Some of these men made their way to the nearby island of Tortuga. Originally the island was colonized by Spain but in 1625 English and French began arriving there and Tortuga traded hands between the French and English settlers and the Spaniards at least four times. During this time the Buccaneers began sailing as privateers against Spain under English, French and Dutch flags.

“Viewed from London, buccaneering was a low-budget way to wage war on England’s rival, Spain. So, the English crown licensed buccaneers with letters of marque, legalizing their operations in return for a share of their profits. The buccaneers were invited by Jamaica’s Governor Thomas Modyford to base ships at Port Royal. The buccaneers robbed Spanish shipping and colonies, and returned to Port Royal with their plunder, making the city the most prosperous in the Caribbean. There even were Royal Navy officers sent to lead the buccaneers, such as Christopher Myngs. Their activities went on irrespective of whether England happened to be at war with Spain or France.”  http://en.wikipedia.org/wiki/Buccaneer

This was the golden age for the pirates of the Caribbean. They could carry on their pirating with official sanction and had two friendly, ”neutral” ports where they could tie anchor.

“By 1640, the buccaneers of Tortuga were calling themselves the Brethren of the Coast. The pirate population was mostly made up of French and Englishmen, along with a small number of Dutchmen. In 1645, in an attempt to bring harmony and control over the island, the acting French governor imported roughly 1,650 prostitutes, hoping to normalize the unruly pirates’ lives.”  http://en.wikipedia.org/wiki/Tortuga_%28Haiti%29

The Brethren Of  The Coast was a loose confederation and there was a pirate code of sorts which was surprisingly democratic in nature. Captains for example could be voted in or out and the crew decided whether a ship was to be attacked or not and not the captain. There was a system of shares for the spoil and even a system of compensation for a pirate who lost an arm or leg for example.

The term buccaneers began to gradually be applied to all privateers and pirates of the Caribbean and by the late 1600’s the term was synonymous for pirates. Meanwhile as the power of Spain decreased so did the usefulness of buccaneers.

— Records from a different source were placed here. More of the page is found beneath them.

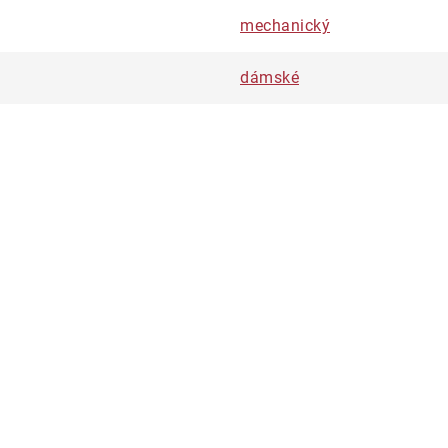
mechanický
dámské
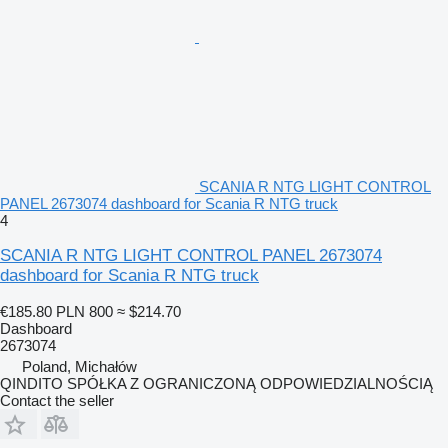
SCANIA R NTG LIGHT CONTROL
PANEL 2673074 dashboard for Scania R NTG truck
4
SCANIA R NTG LIGHT CONTROL PANEL 2673074
dashboard for Scania R NTG truck
€185.80
PLN 800
≈ $214.70
Dashboard
2673074
Poland, Michałów
QINDITO SPÓŁKA Z OGRANICZONĄ ODPOWIEDZIALNOŚCIĄ
Contact the seller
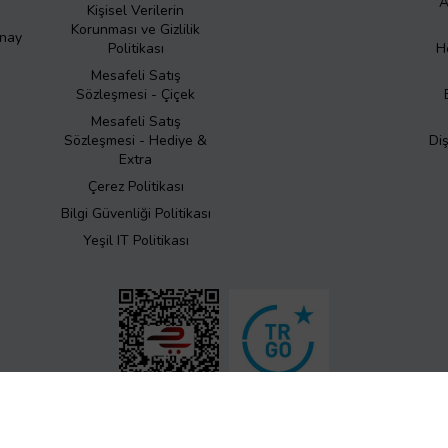
A
Kişisel Verilerin
Korunması ve Gizlilik
Onay
Politikası
H
Mesafeli Satış
Sözleşmesi - Çiçek
Mesafeli Satış
Sözleşmesi - Hediye &
Di
Extra
Çerez Politikası
Bilgi Güvenliği Politikası
Yeşil IT Politikası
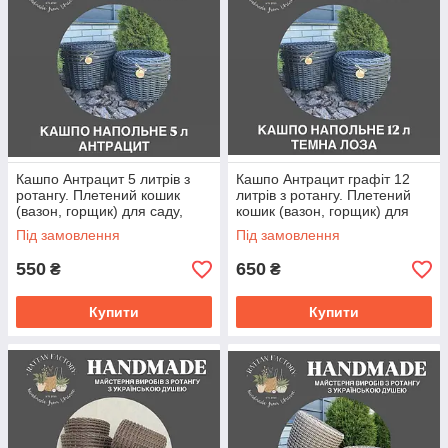
Кашпо Антрацит 5 литрів з
Кашпо Антрацит графіт 12
ротангу. Плетений кошик
литрів з ротангу. Плетений
(вазон, горщик) для саду,
кошик (вазон, горщик) для
квітів, декору.
саду, квітів, декору.
Під замовлення
Під замовлення
550
650
₴
₴
Купити
Купити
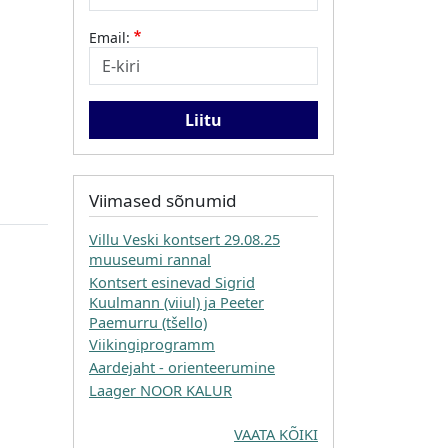
Email:
Viimased sõnumid
Villu Veski kontsert 29.08.25
muuseumi rannal
Kontsert esinevad Sigrid
Kuulmann (viiul) ja Peeter
Paemurru (tšello)
Viikingiprogramm
Aardejaht - orienteerumine
Laager NOOR KALUR
VAATA KÕIKI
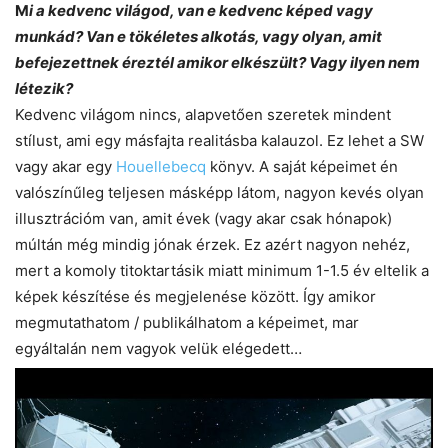
M
i a kedvenc világod, van e kedvenc képed vagy
munkád? Van e tökéletes alkotás, vagy olyan, amit
befejezettnek éreztél amikor elkészült? Vagy ilyen nem
létezik?
Kedvenc világom nincs, alapvetően szeretek mindent
stílust, ami egy másfajta realitásba kalauzol. Ez lehet a SW
vagy akar egy
Houellebecq
könyv. A saját képeimet én
valószínűleg teljesen másképp látom, nagyon kevés olyan
illusztrációm van, amit évek (vagy akar csak hónapok)
múltán még mindig jónak érzek. Ez azért nagyon nehéz,
mert a komoly titoktartásik miatt minimum 1-1.5 év eltelik a
képek készítése és megjelenése között. Így amikor
megmutathatom / publikálhatom a képeimet, mar
egyáltalán nem vagyok velük elégedett…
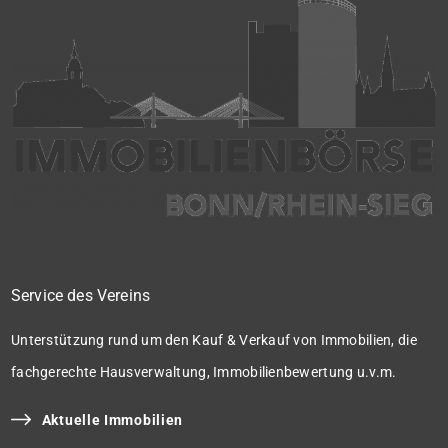
Service des Vereins
Unterstützung rund um den Kauf & Verkauf von Immobilien, die
fachgerechte Hausverwaltung, Immobilienbewertung u.v.m.
Aktuelle Immobilien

With Spain out of the way their unruliness began to create problems for English and French shipping and there was concern this rashness could start a war. This change in politics resulted in the decline of pirating. Some buccaneers found employment in other ways, some joined navies and others headed off for the Indian Ocean, Africa or North America to continue their pirating but by about 1700 the golden age of the buccaneer was all but over.